Cooley’s latest kiss-my-grits anthem, “Gravity’s Gone,” reeks of the unrepentant sin the Truckers are turning into franchise success. He wryly observes: “She woke up sunny side down, and I was still thinking I was too proud to flip her over/ Between the champagne, hand jobs and the kissing a•• by everyone involved/ I’ve been falling so long it feels like gravity’s gone, and I’m just floating.”

This is good, family-friendly stuff from both Cooley and Hood — the band’s founding fathers and Jedi masters. And it’s plainspoken enough to keep them off most radio stations (but not WNCW, thank heavens).

Still, the cussing and carrying on hasn’t stopped DBT from bouncing from a half sold-out Orange Peel less than two years ago to a fall tour full of theater gigs, including the substantially roomier Thomas Wolfe.

The Trucker’s “third” guitarist since 2002’s Decoration Day, Jason Isbell splits songwriting duties with Hood and Cooley, but shares an even more unique arrangement with his wife, bassist Shonna Tucker. Tucker steadies the Trucker rhythm alongside the deceptively small but sturdy Brad “EZ-B” Morgan on drums, while pedal steel master and unofficial sixth Trucker John Neff is now on tour full time.

Isbell, meanwhile, is a bit like young Skywalker, with all the potential in the world in his fingertips and perhaps the best chance of making a successful run on the dark side of things.

Isbell’s two tunes from A Blessing and a Curse are not his finest to date, but they’re miles up the road from bad. The songs find him again poking around the sinister underbelly of love and life, something he called a “cathartic” songwriting tendency in a 2004 Xpress interview.

But Isbell’s panache and presence — what one local fan likened to a fiery bull chomping at the bit — more than compensate for any subpar tunes in his repertoire.

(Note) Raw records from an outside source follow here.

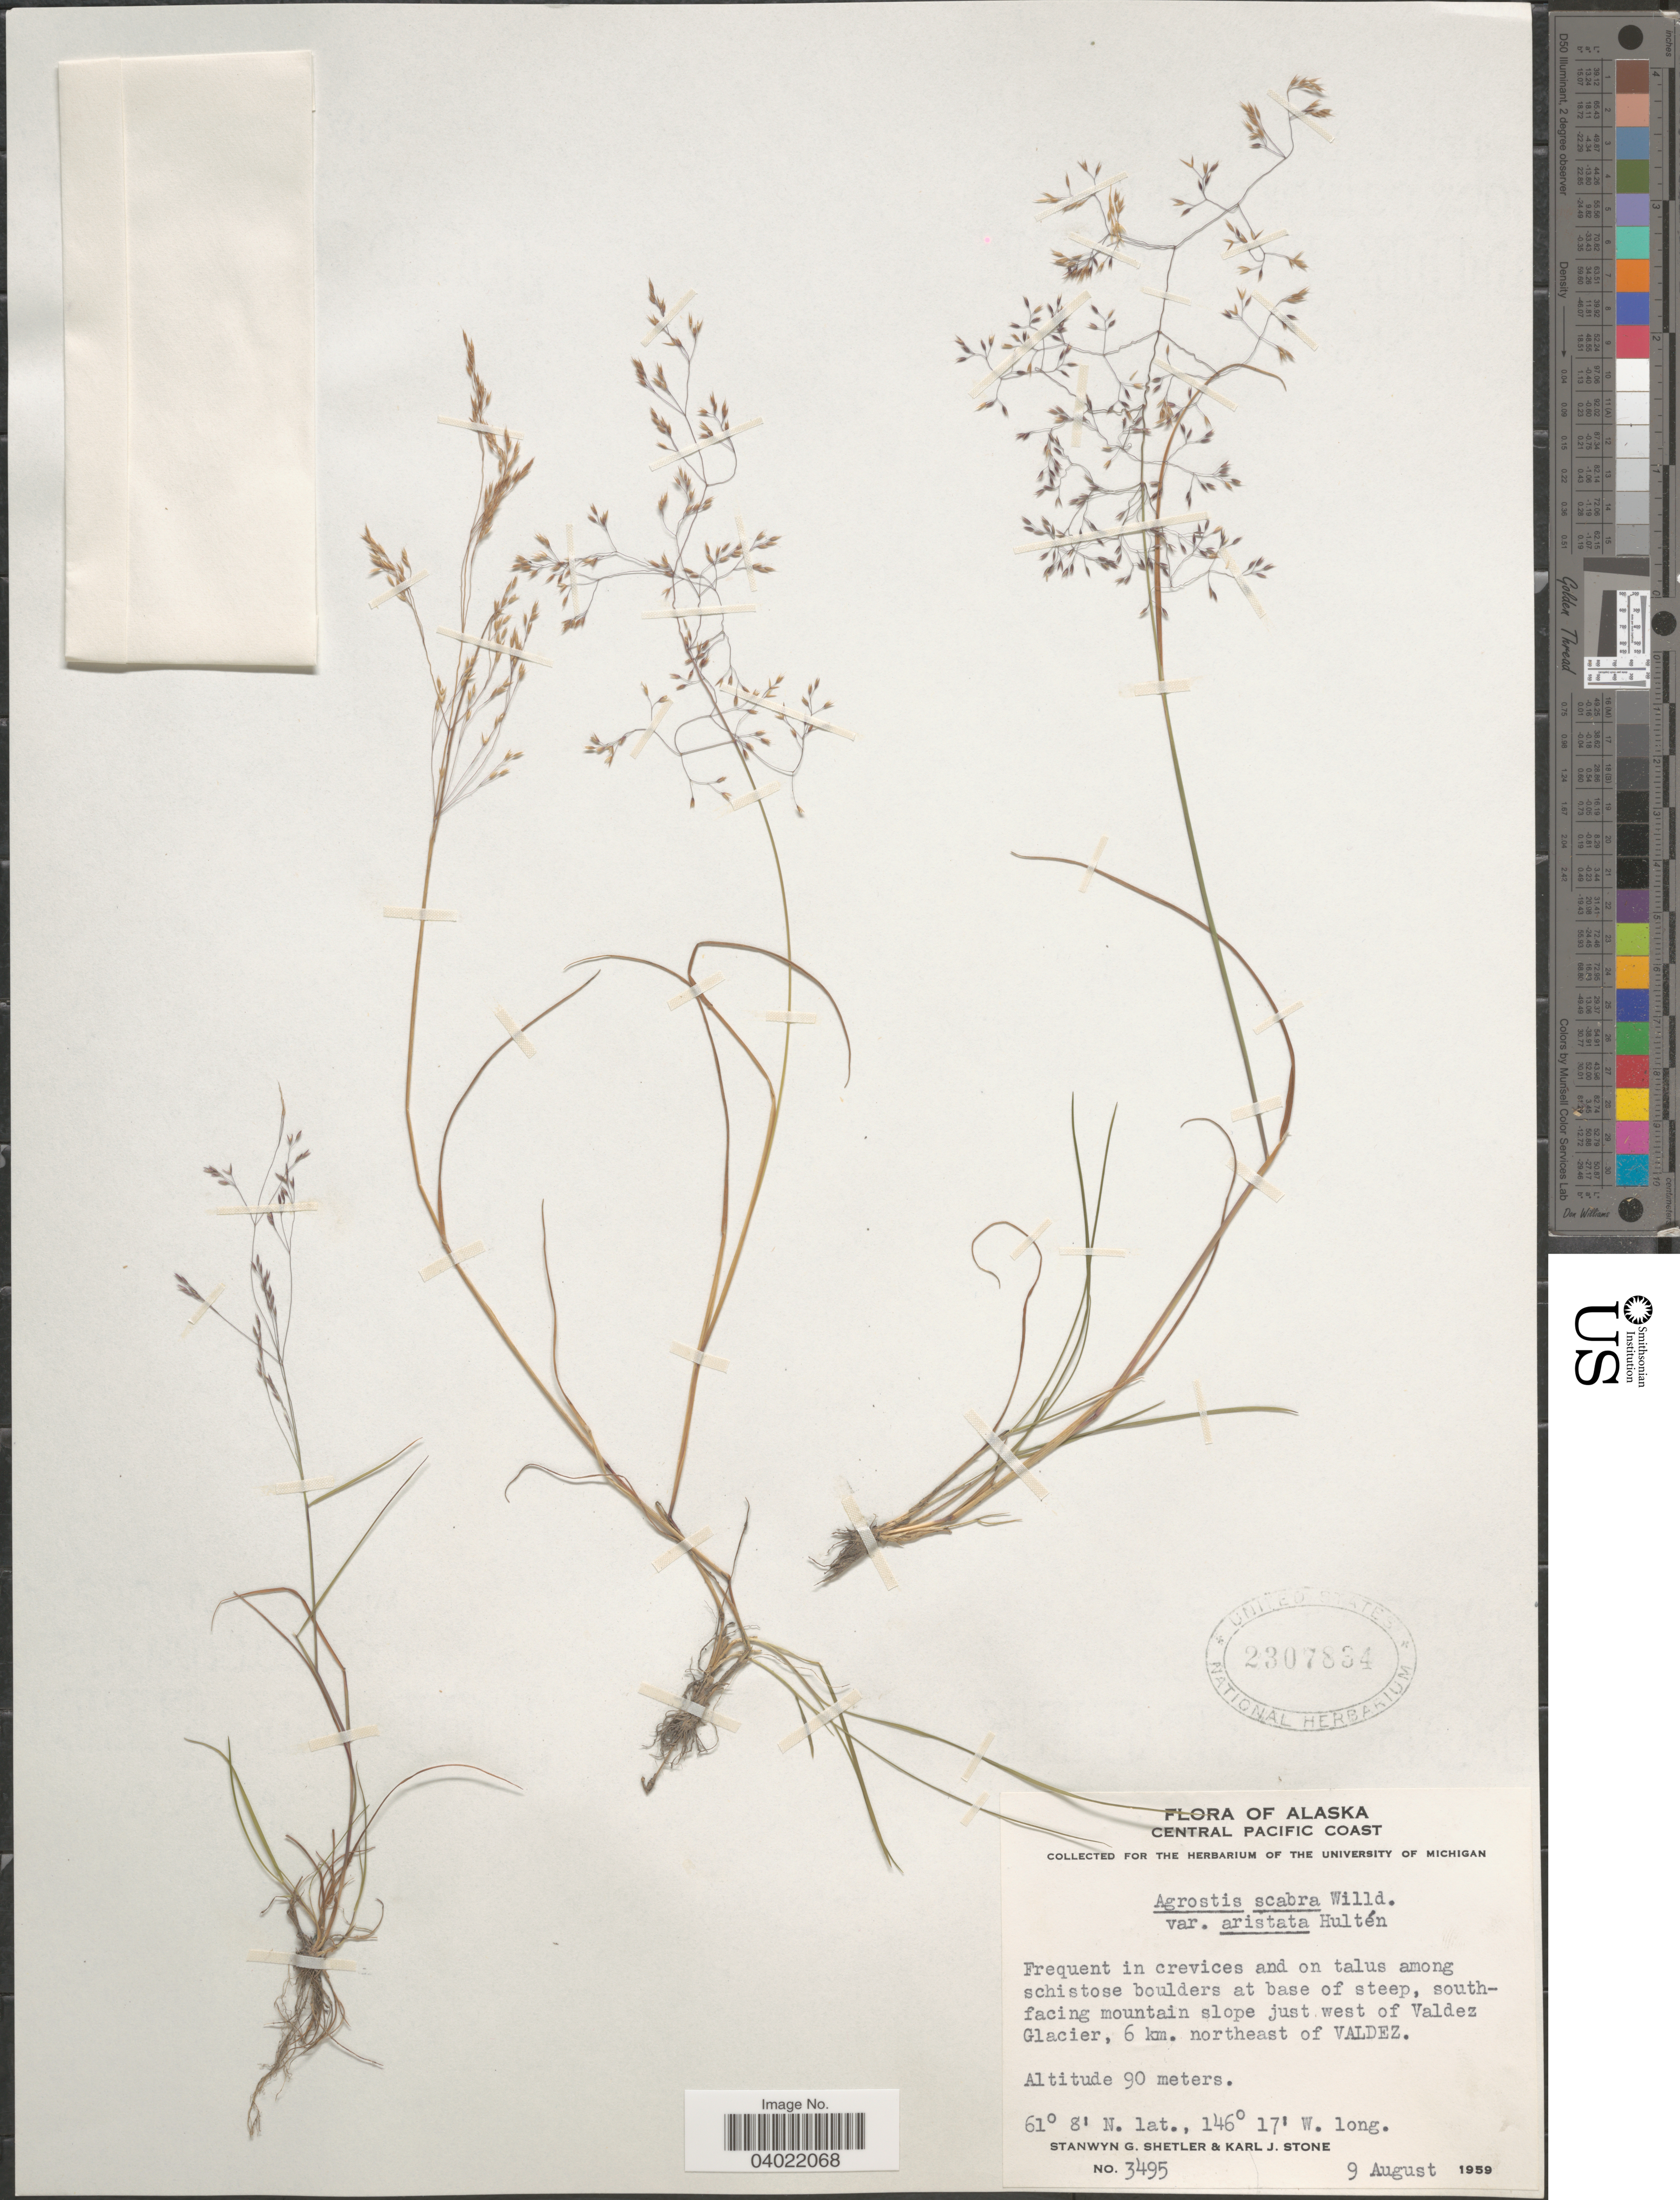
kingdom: Plantae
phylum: Tracheophyta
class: Liliopsida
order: Poales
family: Poaceae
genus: Agrostis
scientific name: Agrostis scabra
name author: Willd.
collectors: S. Shetler & K. J. Stone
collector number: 3495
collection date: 1959-08-09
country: United States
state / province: Alaska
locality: Central Pacific Coast. Frequent in crevices and on talus among schistose boulders at base of steep, south-facing mountain slope just west of Valdez Glacier, 6 km. northeast of Valdez.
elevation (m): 90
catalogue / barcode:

After all, he’s already written some of their finest, including “Goddamn Lonely Love” and “Decoration Day.”

There’s plenty more where that came from, too, as Isbell has a solo record wrapped that Xpress was instructed not to inquire about by the band’s PR personnel. We asked anyway and got this classic dark-side response from Isbell: “The label doesn’t want me to talk about it because I told them to f••• off when they made an offer for it. I don’t mind talking about it a bit … I’ll be putting it out through somebody else.” (Maybe before year’s end, he says.)

What will definitely happen at the end of the year is a Truckers’ return to Warren’s Xmas Jam, marking their fourth appearance in a dozen months in Asheville: A near-constant presence most bands couldn’t pull off in twice the time.

Which brings us back to Asheville as a Trucker town. Strange as it may seem when counting drum circle dreadies, war protesters or those dangerous organic spinach varieties at the grocery store, Asheville’s still the perfect town for a rowdy Southern outfit like the Truckers. There’s an affinity for honest tunes and performers of all stripes here, and in a metropolis that occasionally forgets its own Southern past (and present), it’s good to have Alabama Jedi nearby keeping it real. (And turning it up loud).

[Stuart Gaines is an Asheville-based freelance writer and former Mountain Xpress music columnist.]